§ JOB: Determine how many lines in the items below contain the string "series". Case counts; give only the number.

§ RECORD EXCERPTS:

▬▬▬▬▬▬

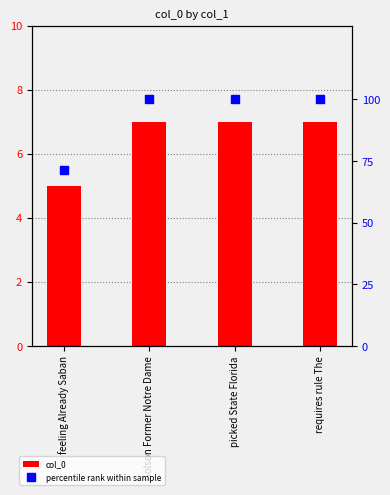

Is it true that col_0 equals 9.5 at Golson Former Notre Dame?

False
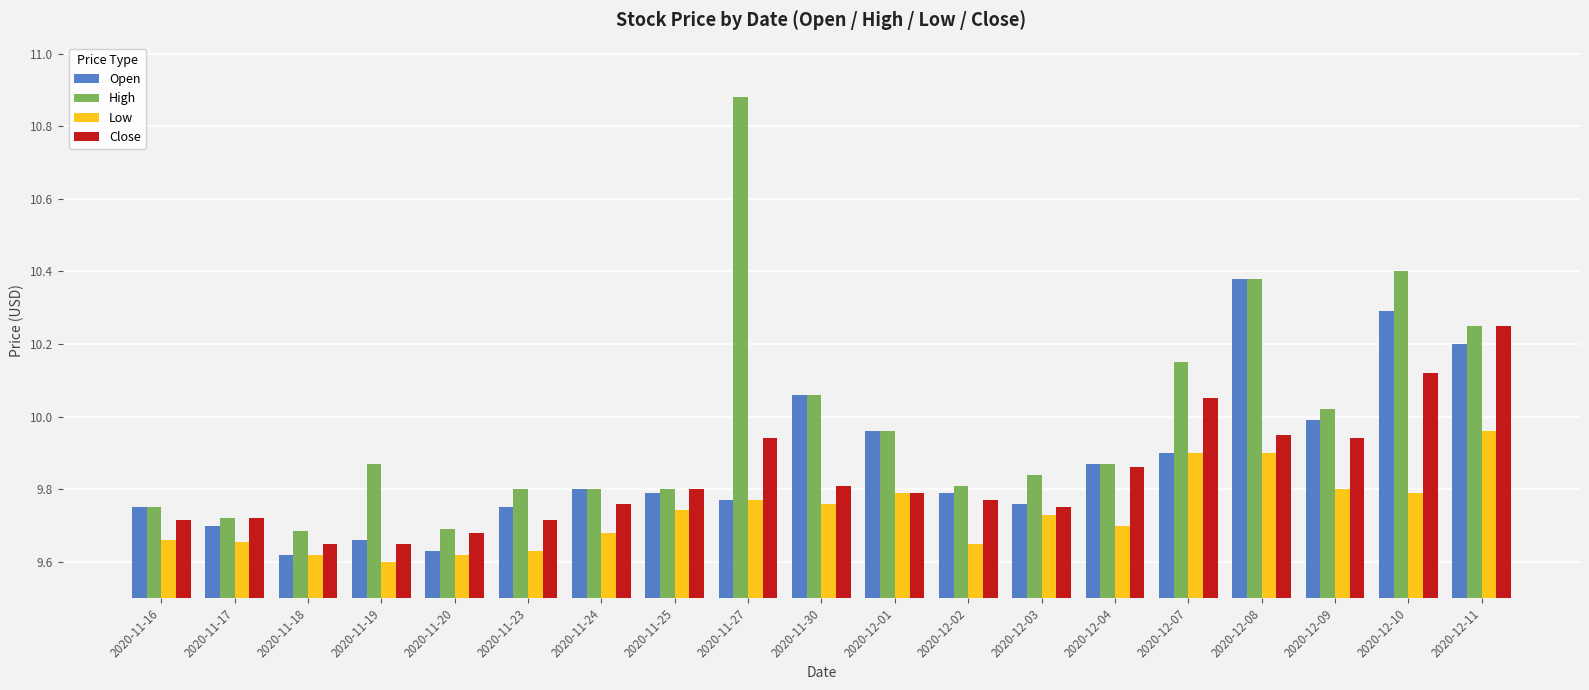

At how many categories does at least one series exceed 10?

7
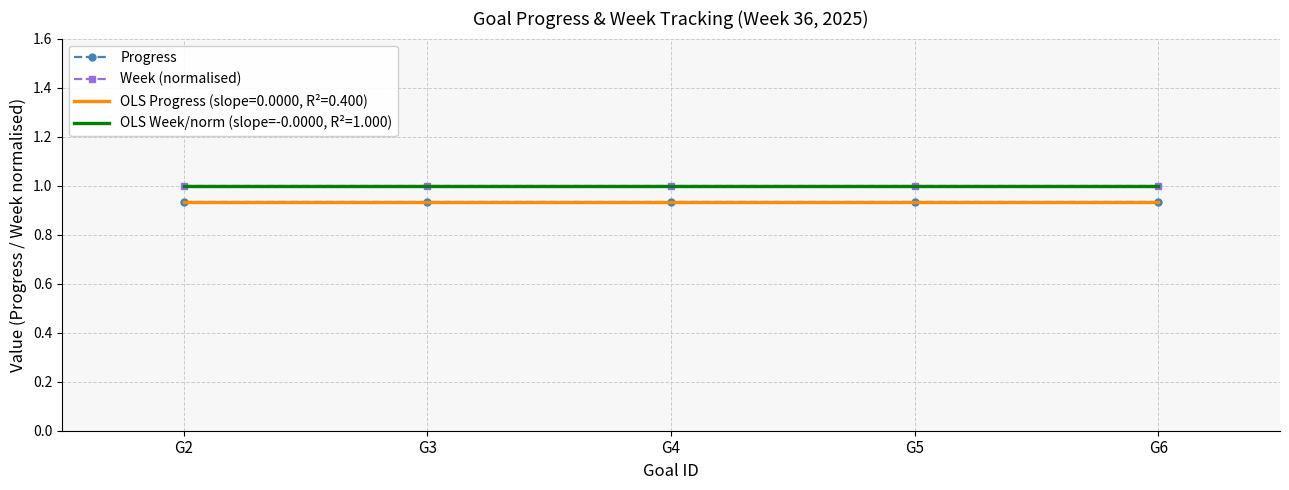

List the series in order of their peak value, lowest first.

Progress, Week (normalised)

▬▬▬▬▬▬

§ PROBLEM SOLUTION: 2